The other thing..... Pulling the axle pins to move it around in the garage.... Don't do it!! A real PIA to get axle back in right position to insert pins. I built a low wheeled dolly to drive onto, and I can spin it on there...

Hope you enjoy your 624...

James


----------



## leonz (Dec 12, 2014)

I wish I had a 624 or 1028 to go along with my Toro Pups.


----------



## Tonamy76 (Dec 18, 2016)

evh is the proud owner of the YS624 that was taking up space in my garage, so it's no longer available. I sent him the service and owner's manual, but he might be reaching out to people here with questions. The best part is that he showed me that my Cub Cadet has electric start.
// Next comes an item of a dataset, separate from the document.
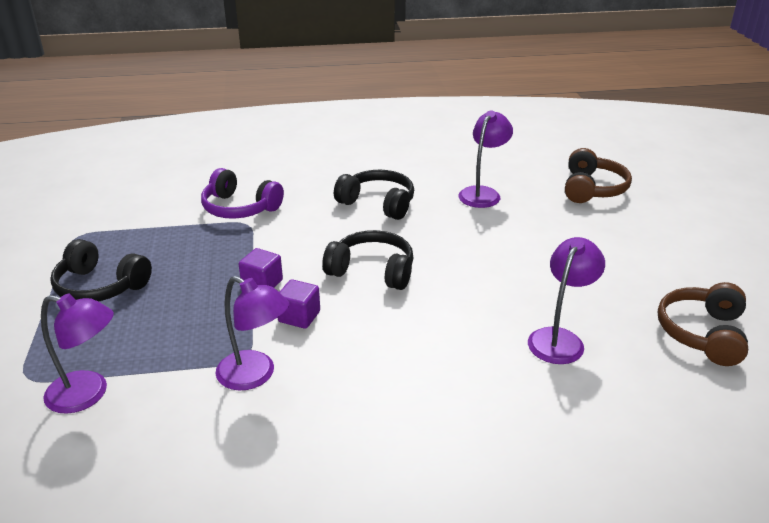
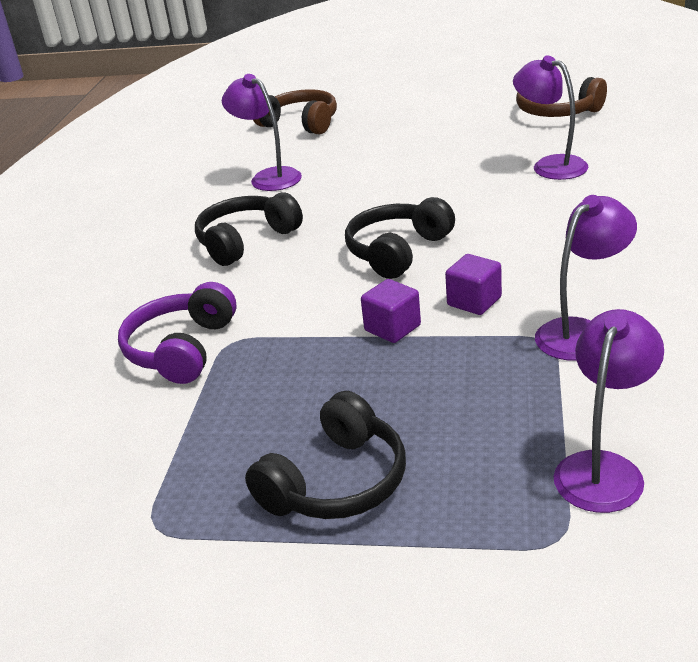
camera: 70 degrees left, 0 degrees up
(239, 208) = (181, 349): purple headphones -> purple headphones turned 150 degrees clockwise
I had no idea....


----------



## YSHSfan (Jun 25, 2014)

Great.


I'm glad it did not make it to the scrap pile, one more saved.


----------



## JamesReady (Mar 5, 2012)

Sorry, have not been here for a while.

No, the impeller area is not lined, just the 3 sides of the chute.

It works better than I can control it......way too many levers and things..... It's NOT my ole 1987 Craftsman (just point-n-go)..hehe

Takes getting used to the tranny control on the left side..... I'm sure I'll love it after a few uses..

James


----------